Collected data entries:

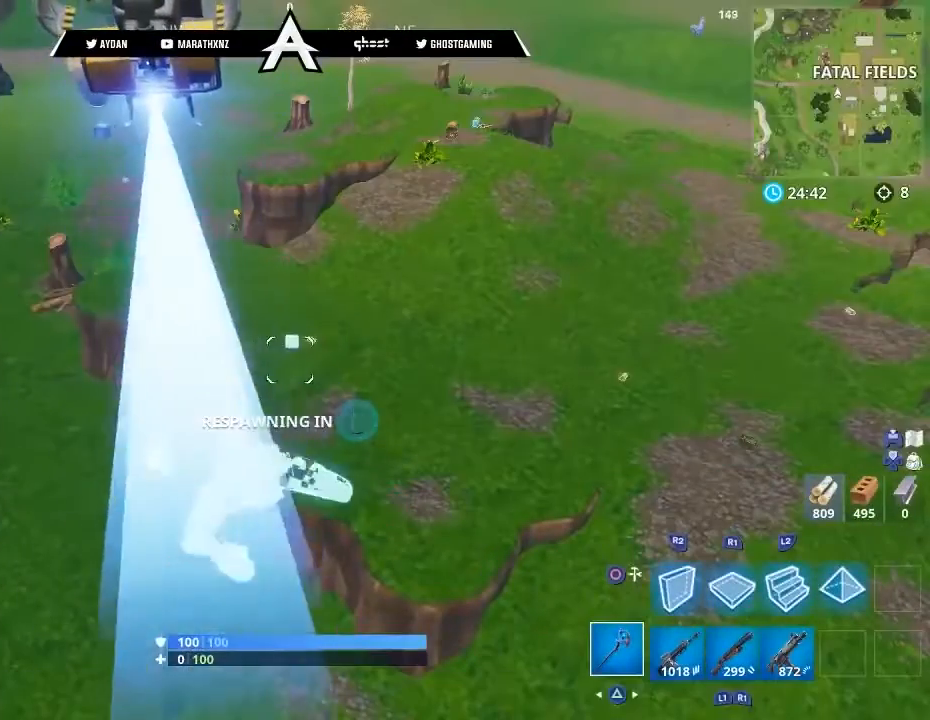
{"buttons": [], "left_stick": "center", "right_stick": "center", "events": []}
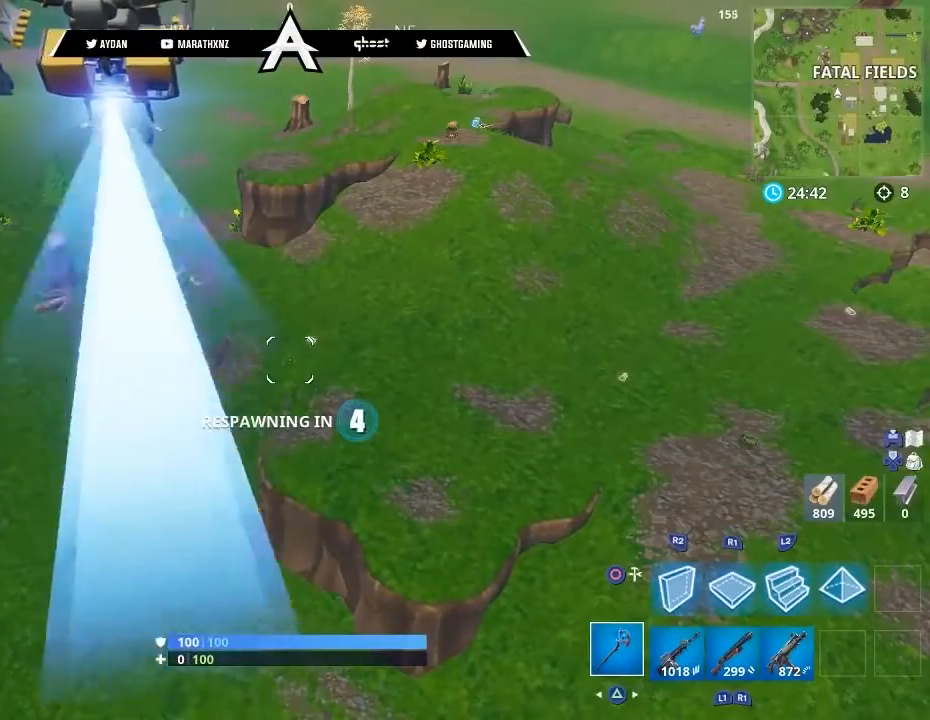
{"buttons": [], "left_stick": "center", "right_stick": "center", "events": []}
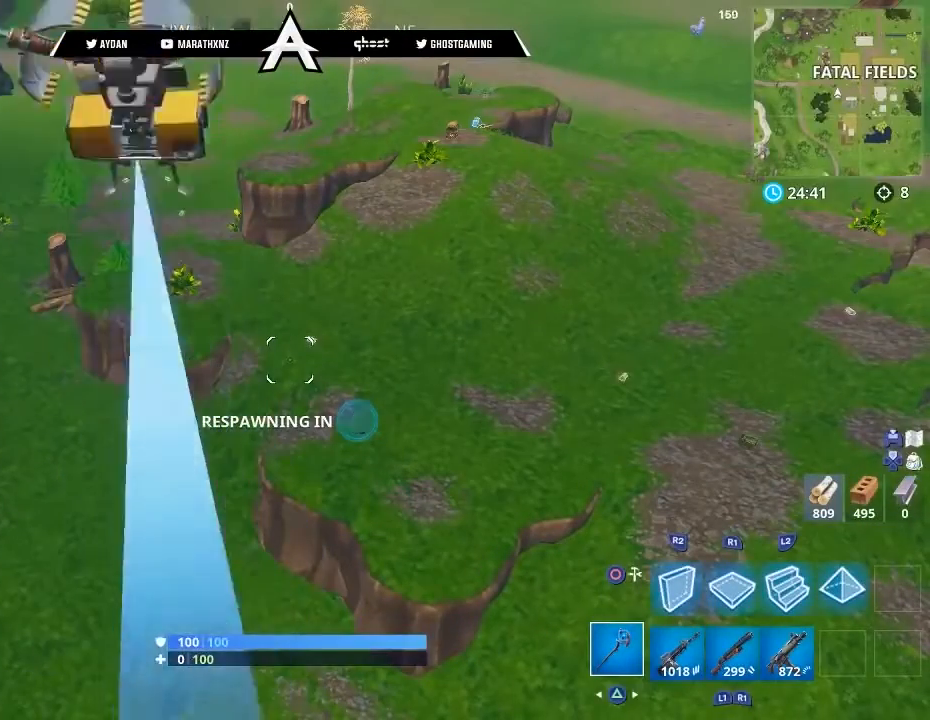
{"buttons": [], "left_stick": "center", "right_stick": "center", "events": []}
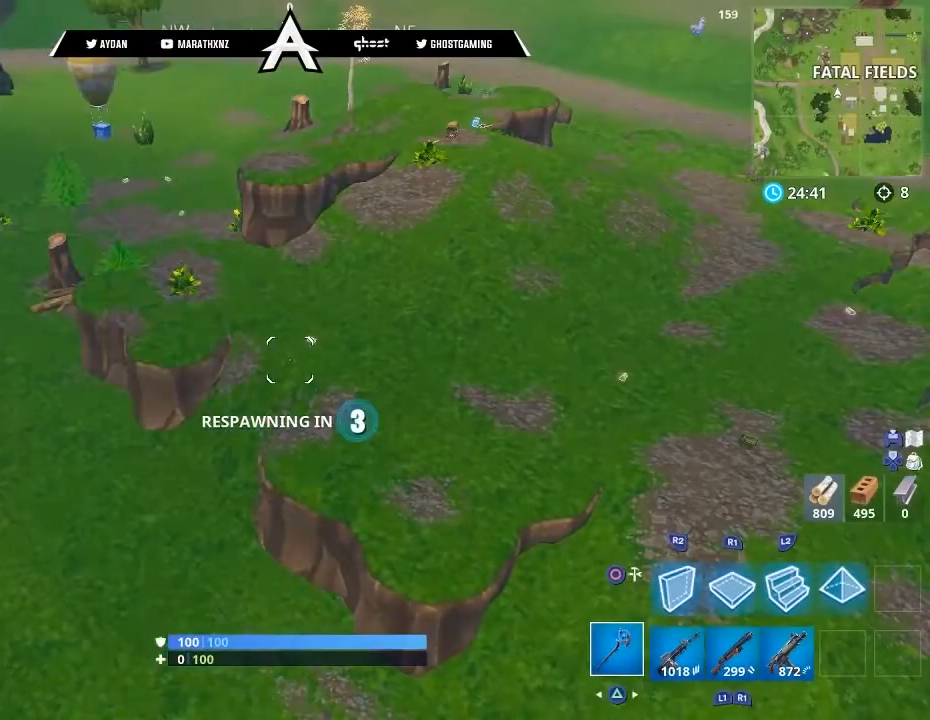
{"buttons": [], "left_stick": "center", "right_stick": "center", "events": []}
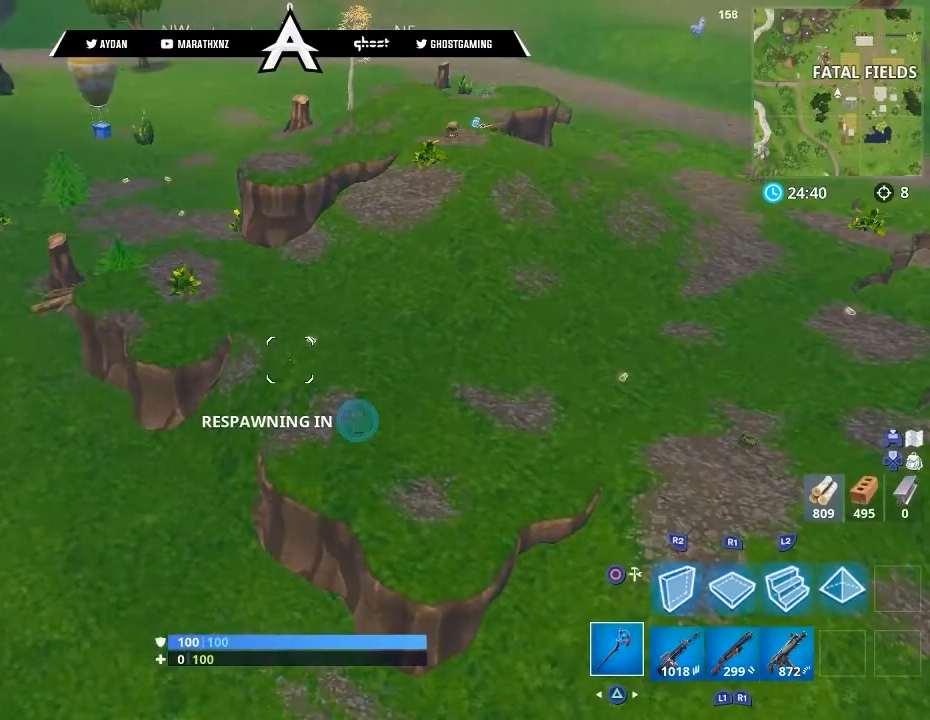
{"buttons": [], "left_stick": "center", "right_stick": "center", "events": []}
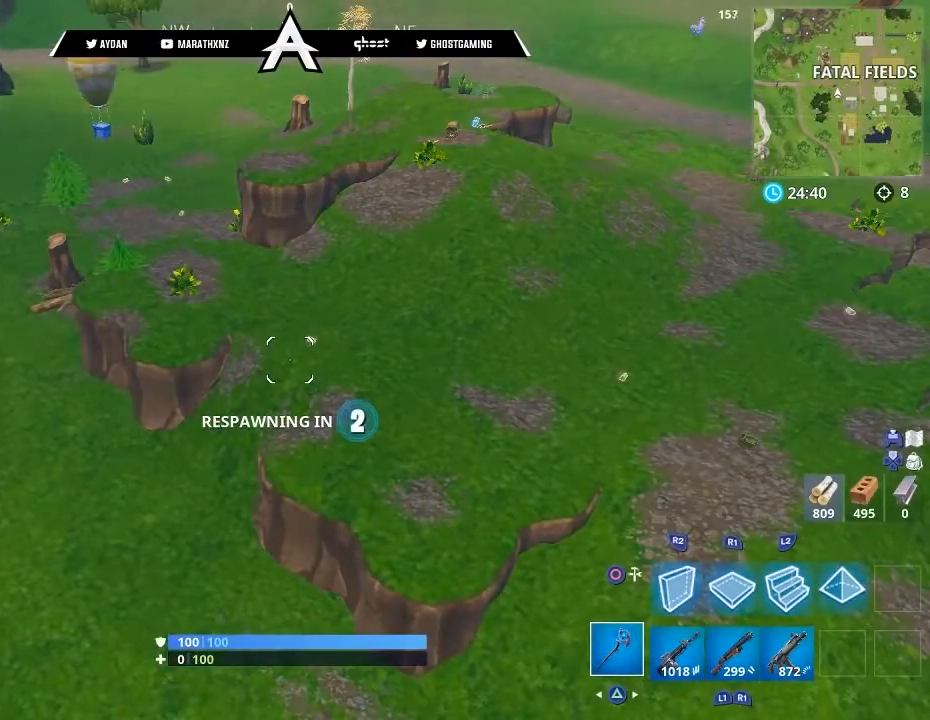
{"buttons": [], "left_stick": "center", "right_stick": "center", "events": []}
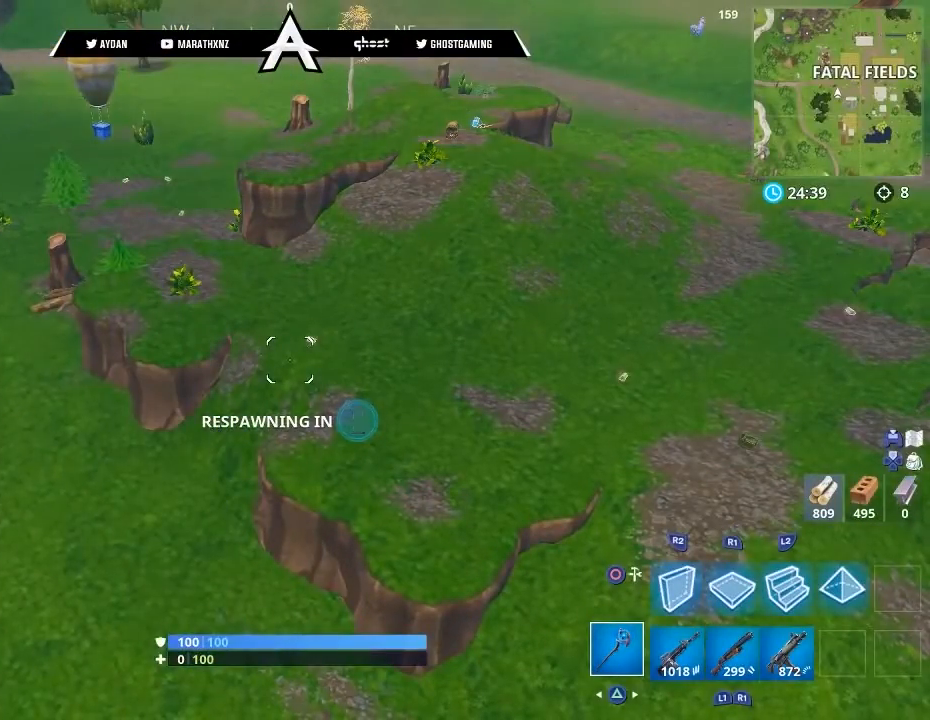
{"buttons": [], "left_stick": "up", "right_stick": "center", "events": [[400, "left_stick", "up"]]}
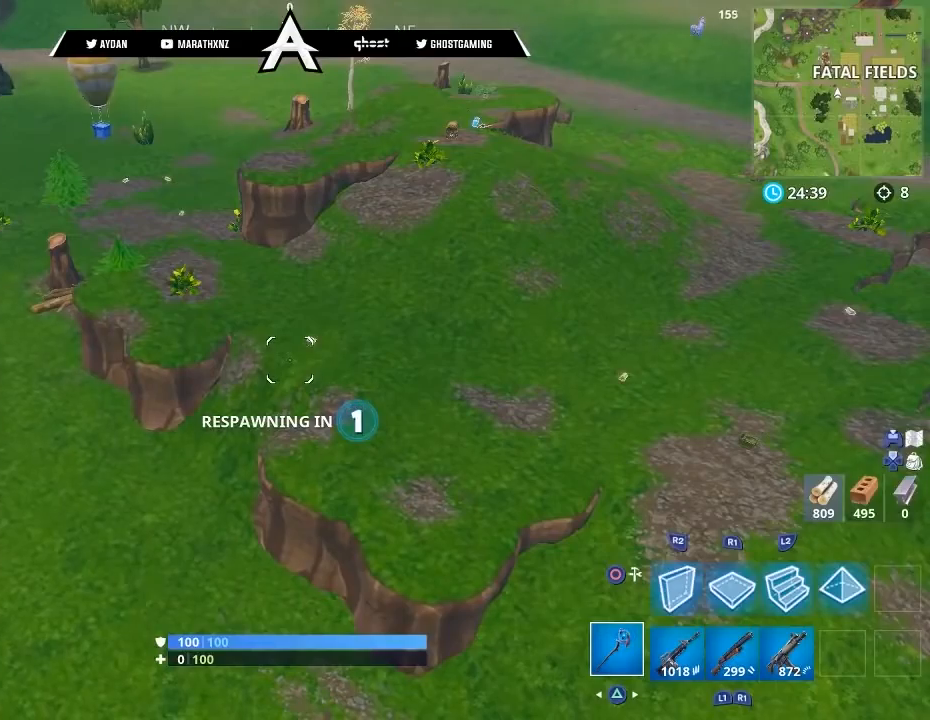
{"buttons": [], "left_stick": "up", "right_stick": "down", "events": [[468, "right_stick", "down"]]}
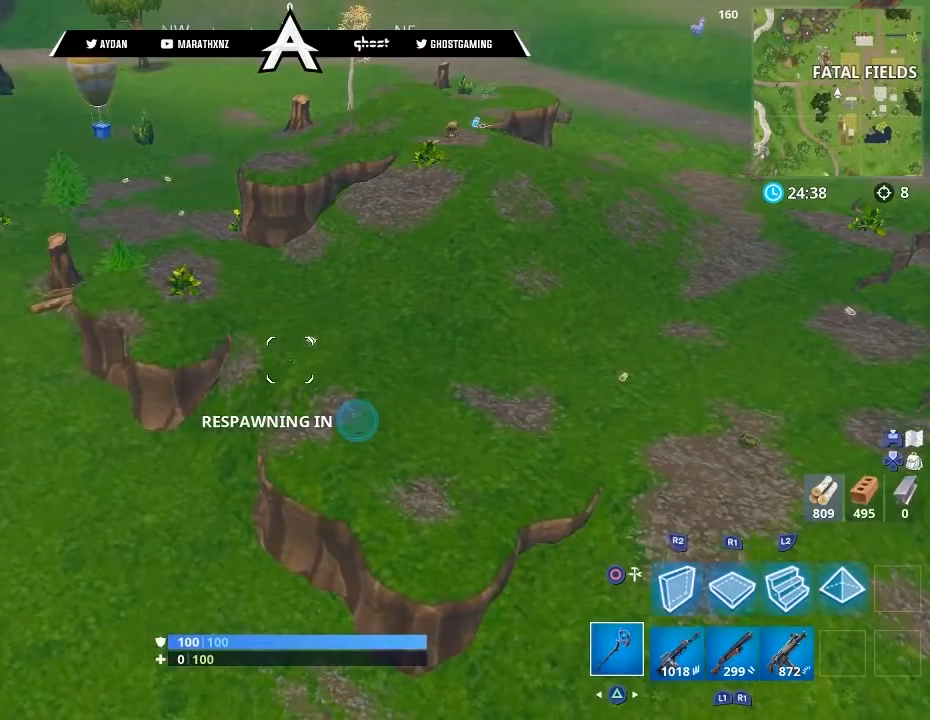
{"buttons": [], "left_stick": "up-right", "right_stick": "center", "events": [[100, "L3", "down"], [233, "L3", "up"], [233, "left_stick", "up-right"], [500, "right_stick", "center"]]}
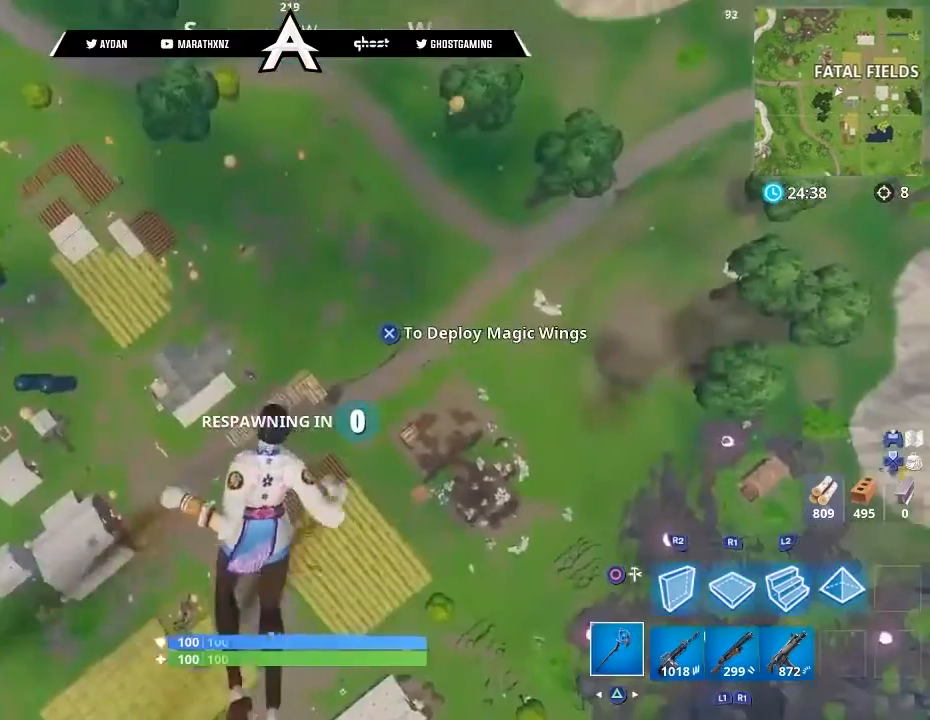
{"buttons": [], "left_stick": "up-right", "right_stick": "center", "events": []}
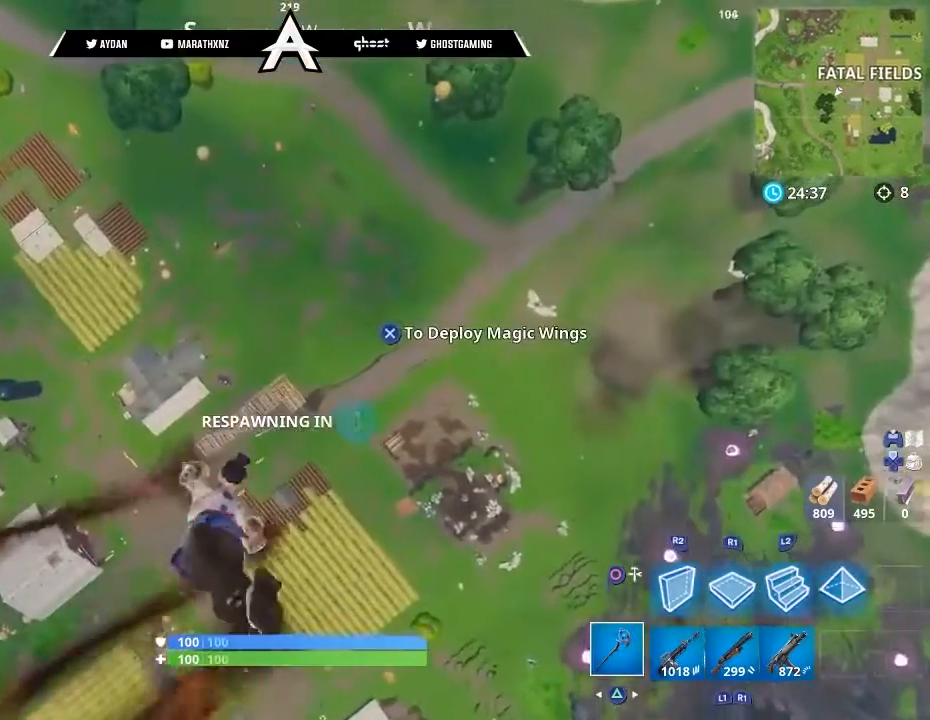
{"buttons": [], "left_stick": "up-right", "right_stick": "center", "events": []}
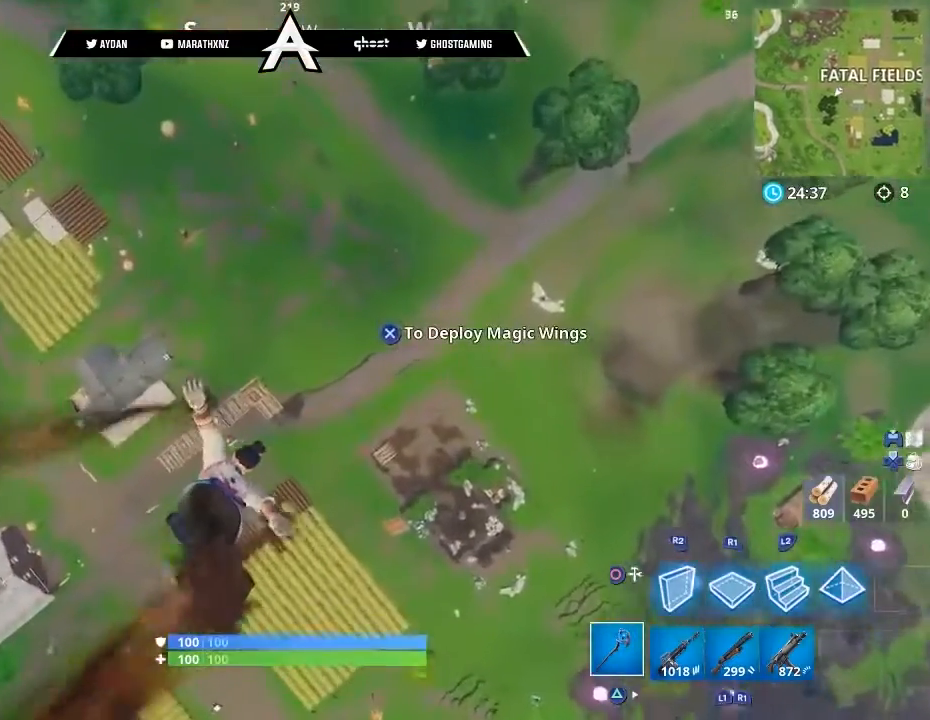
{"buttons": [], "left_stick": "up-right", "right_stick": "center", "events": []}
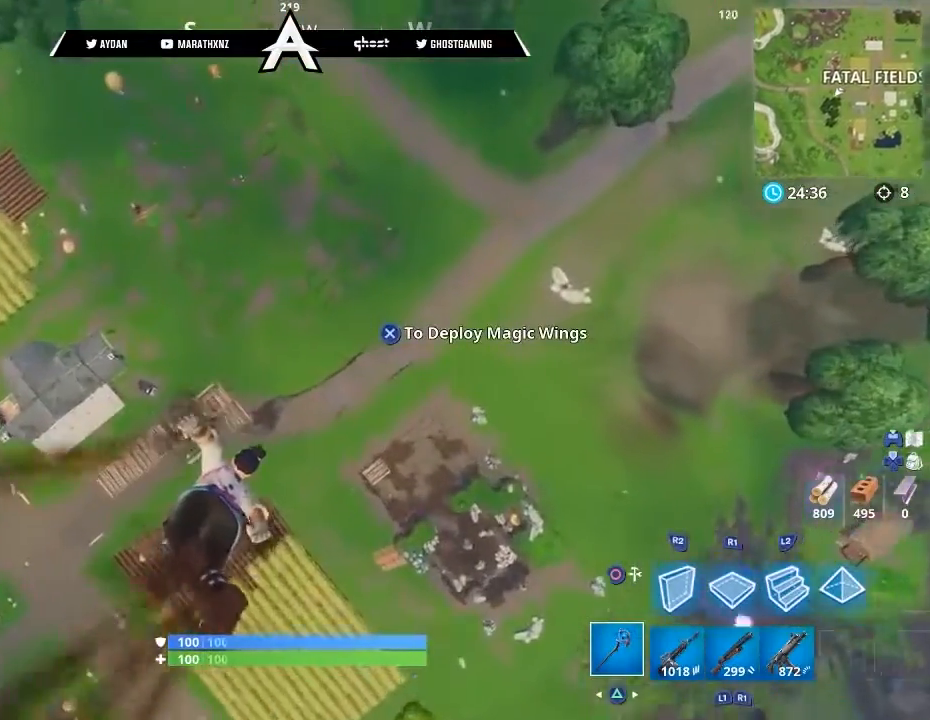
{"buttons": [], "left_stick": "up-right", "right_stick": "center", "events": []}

- **Task requirements**: Make an exact copy of the records, pictures excluded.

- **Worked solution**:
{"buttons": [], "left_stick": "center", "right_stick": "center", "events": []}
{"buttons": [], "left_stick": "center", "right_stick": "center", "events": []}
{"buttons": [], "left_stick": "center", "right_stick": "center", "events": []}
{"buttons": [], "left_stick": "center", "right_stick": "center", "events": []}
{"buttons": [], "left_stick": "center", "right_stick": "center", "events": []}
{"buttons": [], "left_stick": "center", "right_stick": "center", "events": []}
{"buttons": [], "left_stick": "up", "right_stick": "center", "events": [[400, "left_stick", "up"]]}
{"buttons": [], "left_stick": "up", "right_stick": "down", "events": [[468, "right_stick", "down"]]}
{"buttons": [], "left_stick": "up-right", "right_stick": "center", "events": [[100, "L3", "down"], [233, "L3", "up"], [233, "left_stick", "up-right"], [500, "right_stick", "center"]]}
{"buttons": [], "left_stick": "up-right", "right_stick": "center", "events": []}
{"buttons": [], "left_stick": "up-right", "right_stick": "center", "events": []}
{"buttons": [], "left_stick": "up-right", "right_stick": "center", "events": []}
{"buttons": [], "left_stick": "up-right", "right_stick": "center", "events": []}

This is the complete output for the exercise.